Once we stepped off the bus into the blazing heat of Louisiana, the group was lead to a chilly conference room at the heart of the Motivatit oyster processing plant. Mike Voisin, the CEO of the company and seventh-generation oyster man, didn’t waste much time getting to the heart of his story.
This was his family’s business–eight generations’ worth–of men and women who have built a business around Louisiana’s rich natural resources. Of the many family members working for the company, Mike introduced his son Kevin and his daughter’s husband, Jason Gilfour, to the group.
The Voisin family’s oyster farming lineage includes Mike’s father whose love for invention lead him to invent a system that revolutionized oyster processing. Through much trial and error, Mike Voisin’s father invented a machine that uses a high pressure water system to clean the exterior of oyster shells and consequently kills spoilage bacteria (giving it 7-14 more days of shelf life) and shucks the oyster in one fell swoop.
Technological progress aside, Louisiana’s oyster industry is struggling. Since the oil spill, Louisiana’s oyster production fell 50 percent. As a result, Voisin’s family business lost 40 percent of its revenue. The company had to let go of about 30 processing employees and 40 to 60 boat captains and deckhands.
Beyond the physical effects of hurricanes and oil spills, people like the Voisin’s are fighting hard to assuage consumer fears about their products.
What are the risks?
According to reports, scientists from NOAA and EPA have done two-tiered tests (sensory and chemical testing for hydrocarbons) and have found Louisiana oysters to be safe for eating. According to many in the seafood industry, including Dr. Jimmy Guidry a Louisiana State Health Officer, oysters have received more testing for hydrocarbons now than ever before in the history of Louisiana. Louisiana will use $18 million from oil company BP to test 400 samples a month for the next 20 years to step up testing and monitoring Gulf seafood .
“People don’t want to believe what the government says, when they say that everything is alright,” said Kevin Voisin, a Marketing manager at Motivatit. “People understand when there’s something wrong.”

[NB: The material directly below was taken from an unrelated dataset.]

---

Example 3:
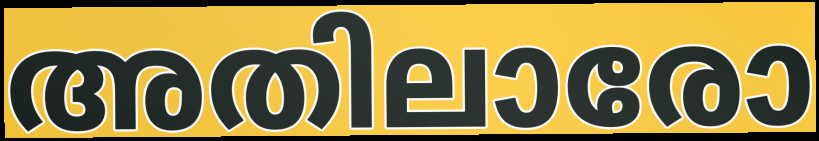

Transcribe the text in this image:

Much of the devastation that rocked Louisiana continues to threaten the livelihoods of many within the state. Yes, billions of dollars have been spent rebuilding, cleaning up the oil spill, and getting families and businesses on track. But Louisiana’s brand has definitely been tarnished.

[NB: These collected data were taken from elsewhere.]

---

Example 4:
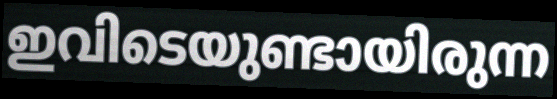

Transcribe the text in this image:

ഇവിടെയുണ്ടായിരുന്ന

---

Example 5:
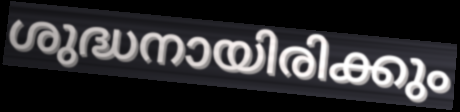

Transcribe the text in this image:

ശുദ്ധനായിരിക്കും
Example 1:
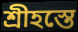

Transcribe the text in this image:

শ্রীহস্তে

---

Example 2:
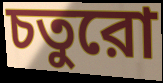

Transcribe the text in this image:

চতুরো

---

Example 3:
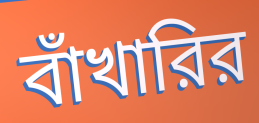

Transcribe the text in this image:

বাঁখারির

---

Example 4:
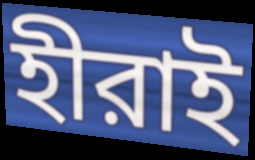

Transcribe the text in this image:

হীরাই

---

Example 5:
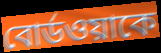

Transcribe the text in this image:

বোর্ডওয়াকে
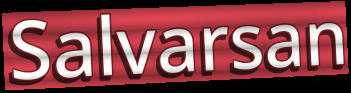
Salvarsan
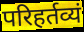
परिहर्तव्यं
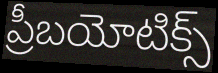
ప్రీబయోటిక్స్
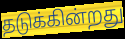
தடுக்கின்றது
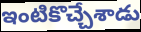
ఇంటికొచ్చేశాడు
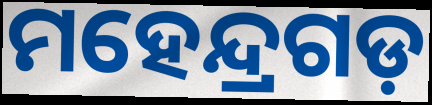
ମହେନ୍ଦ୍ରଗଡ଼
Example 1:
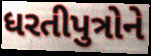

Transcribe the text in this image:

ધરતીપુત્રોને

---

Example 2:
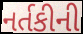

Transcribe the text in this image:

નર્તકીની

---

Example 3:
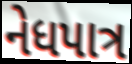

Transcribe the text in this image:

નેધપાત્ર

Chef Brian Landry of the Louisiana Seafood Promotion and Marketing Board noted that once people see Gulf seafood and taste it for themselves, they understand just how good it is. “Putting a plate of seafood in front of someone goes a long way toward changing minds,” said Landry.
As a food lover and health advocate, I definitely had my concerns about the safety of Louisiana’s seafood. In going to Louisiana I was given a much better understanding of the place, the people, and the history of this historic culinary destination. Honestly, when I was invited to attend this trip, I had no idea I’d be introduced to so many culinary professionals and be given unlimited access to the humble men and women of Louisiana’s seafood industry.

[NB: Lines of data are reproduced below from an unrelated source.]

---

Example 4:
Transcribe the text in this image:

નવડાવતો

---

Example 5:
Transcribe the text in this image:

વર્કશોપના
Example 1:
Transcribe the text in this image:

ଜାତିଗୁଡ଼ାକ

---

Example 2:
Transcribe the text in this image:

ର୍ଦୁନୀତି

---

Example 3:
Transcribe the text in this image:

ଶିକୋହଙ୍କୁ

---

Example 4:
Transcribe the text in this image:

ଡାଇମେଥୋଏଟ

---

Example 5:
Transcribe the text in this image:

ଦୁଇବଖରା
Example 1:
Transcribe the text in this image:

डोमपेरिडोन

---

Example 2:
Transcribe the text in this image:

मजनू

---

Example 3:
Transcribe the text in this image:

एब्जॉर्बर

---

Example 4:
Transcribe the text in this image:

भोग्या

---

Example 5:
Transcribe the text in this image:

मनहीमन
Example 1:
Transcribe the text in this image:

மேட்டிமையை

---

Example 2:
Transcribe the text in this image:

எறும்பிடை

From the struggling oyster farmer, the handsome crab fisherman, the helpful server in a tiny neighborhood diner, to the outspoken businessmen–each and every person had a story to tell about the importance of Louisiana’s food culture. I can honestly tell you based on what I observed is that Louisiana is not only producing healthy agriculture and farming fresh seafood, they’re doing it in a much safer way than ever before.
“That’s why we want to show you this unique place,” said Mike Voisin. “[Louisiana is] tied to its roots. It’s culture. It’s land. Our resources are rich.”
“What can you do to help the Louisiana Seafood industry,” one blogger asked. Without skipping a beat, Mike Voisin had an answer.
“Buy Louisiana seafood.”
Seeing (and tasting) really is believing.
*There were so many great eating excursions on this trip I will be writing an entirely separate post about the food. Stay tuned!
Full Disclosure: My trip was furnished by Louisiana Seafood Board. I was not paid to write or to furnish my opinions. My opinions are solely my own.